Start of GIVEN PASSAGE

History does not tell us that Amelia spent 40 years waiting to keep the promise she had made to Margaret: "I will come if you need me." History doesn't tell us that many of Mead's visits to the South Pacific were constructed around brief and secret visits to that very small, almost invisible island on which Amelia lived and waited. And history certainly doesn't tell us that most of the wreckage of what was once the Lockheed Electra was hidden and eventually morphed into a boat looking like nothing ever designed for water. But This Is Different fills in those historical gaps and answers the fictional mandate of "what if?"

Recently, readers of But This Is Different have been asking me if I'm worried that the wreckage and remains will be found. "What will you do?" they ask. "What will happen to But This Is Different?" they worry.

When I wrote But This Is Different, I was not unaware of the possibility that wreckage and remains might someday be discovered. Did I worry about that while creating my novel? No. Such concerns would only have impeded the writing. What I did try to do, though, was create a story capable of folding into history without disturbing it. Isn't that the challenge of all historical fiction? History has happened. Weaving another possibility into it cannot change what was. It can, however, enlighten and explain.

If the object in the now-enhanced 1937 photograph proves to be part of Amelia's plane, it won't intrude on the narrative of But This Is Different. It will only indicate that not all the debris from the Lockheed was collected by the islanders at the instruction of their Pilipan (Mother Chief) Margaret Mead. And if the remains prove to be those of Earhart and Noonan, my story won't change, either. It will just mean that a woman capable of feeling passion and pain sufficient to stop the birds from singing and deep enough to cause the oceans to weep died before she could fulfill her dream of living the love that, at the time of her disappearance, had no name. And the story contained in But This Is Different will become, as it possibly already is, the dream narrative of a life imagined by two women who continue to captivate and guide. Such a discovery might also mean that the icon of the American Museum of Natural History, Margaret Mead, lived the rest of her life cherishing the memory of such love and such passion and such "we-almost-made-it" possibility.

The story of But This Is Different will stand the test of discovery. And I stand by my story.

End of GIVEN PASSAGE

## EXERCISE DETAILS
Summarize the passage about the novel But This Is Different in two sentences.

Start of SUPPLIED DATA

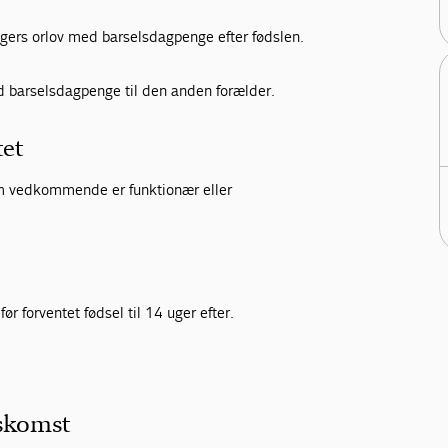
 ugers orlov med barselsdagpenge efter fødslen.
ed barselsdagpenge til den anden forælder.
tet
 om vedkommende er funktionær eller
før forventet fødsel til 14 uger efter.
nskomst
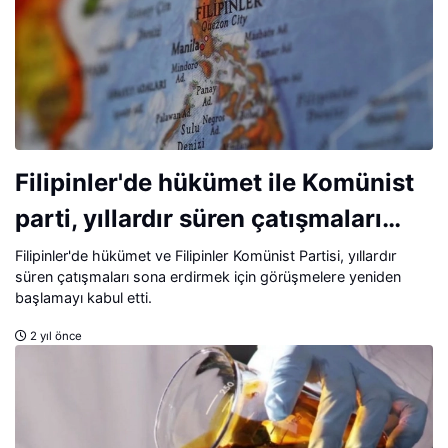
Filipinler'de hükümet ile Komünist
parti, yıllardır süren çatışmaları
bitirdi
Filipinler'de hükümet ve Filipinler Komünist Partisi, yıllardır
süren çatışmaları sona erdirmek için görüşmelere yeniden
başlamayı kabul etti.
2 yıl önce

End of SUPPLIED DATA

## SOLUTION TO THIS TASK
The novel But This Is Different imagines what history does not record: Amelia waiting 40 years on a small island to keep her promise to Margaret Mead, Mead's secret visits to that island, and the Lockheed Electra's wreckage being hidden and turned into a boat. Asked by readers whether a discovery of the wreckage and remains would matter, the writer says the story was made to fold into history without disturbing it, so such a find would not change the narrative, and the writer stands by the story.